● **Work request**: Restate word for word the lines beginning with the one that contains "#### Red 3 (Port" and ending at the bottom of the records below, both included.

● **Available data**:

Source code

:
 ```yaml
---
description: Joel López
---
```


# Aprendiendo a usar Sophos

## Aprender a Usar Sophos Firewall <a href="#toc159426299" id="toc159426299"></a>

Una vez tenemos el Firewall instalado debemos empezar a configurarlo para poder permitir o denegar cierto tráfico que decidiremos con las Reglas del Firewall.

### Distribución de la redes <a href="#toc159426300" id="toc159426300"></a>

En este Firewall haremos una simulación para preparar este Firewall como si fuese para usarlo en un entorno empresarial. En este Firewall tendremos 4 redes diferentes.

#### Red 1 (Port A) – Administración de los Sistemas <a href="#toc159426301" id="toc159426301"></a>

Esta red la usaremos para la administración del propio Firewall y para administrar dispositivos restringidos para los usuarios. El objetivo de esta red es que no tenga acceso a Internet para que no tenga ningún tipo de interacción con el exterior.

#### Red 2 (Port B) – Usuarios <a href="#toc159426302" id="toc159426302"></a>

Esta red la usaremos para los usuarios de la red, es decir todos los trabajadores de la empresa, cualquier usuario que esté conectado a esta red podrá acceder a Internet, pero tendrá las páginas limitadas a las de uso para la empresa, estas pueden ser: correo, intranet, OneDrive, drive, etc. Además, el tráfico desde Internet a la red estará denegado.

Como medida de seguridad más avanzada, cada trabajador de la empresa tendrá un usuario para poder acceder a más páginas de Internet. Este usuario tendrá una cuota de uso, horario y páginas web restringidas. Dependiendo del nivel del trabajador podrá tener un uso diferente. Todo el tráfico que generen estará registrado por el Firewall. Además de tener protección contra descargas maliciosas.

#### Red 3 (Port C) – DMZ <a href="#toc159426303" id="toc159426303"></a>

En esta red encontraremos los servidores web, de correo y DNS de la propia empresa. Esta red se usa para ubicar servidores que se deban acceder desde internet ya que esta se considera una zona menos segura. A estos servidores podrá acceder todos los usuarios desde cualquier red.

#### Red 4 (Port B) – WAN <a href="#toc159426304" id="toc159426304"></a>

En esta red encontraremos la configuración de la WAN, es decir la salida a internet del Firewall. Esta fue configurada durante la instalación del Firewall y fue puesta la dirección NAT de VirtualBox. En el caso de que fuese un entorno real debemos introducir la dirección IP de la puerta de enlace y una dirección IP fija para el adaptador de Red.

● **Written response**:
#### Red 3 (Port C) – DMZ <a href="#toc159426303" id="toc159426303"></a>

En esta red encontraremos los servidores web, de correo y DNS de la propia empresa. Esta red se usa para ubicar servidores que se deban acceder desde internet ya que esta se considera una zona menos segura. A estos servidores podrá acceder todos los usuarios desde cualquier red.

#### Red 4 (Port B) – WAN <a href="#toc159426304" id="toc159426304"></a>

En esta red encontraremos la configuración de la WAN, es decir la salida a internet del Firewall. Esta fue configurada durante la instalación del Firewall y fue puesta la dirección NAT de VirtualBox. En el caso de que fuese un entorno real debemos introducir la dirección IP de la puerta de enlace y una dirección IP fija para el adaptador de Red.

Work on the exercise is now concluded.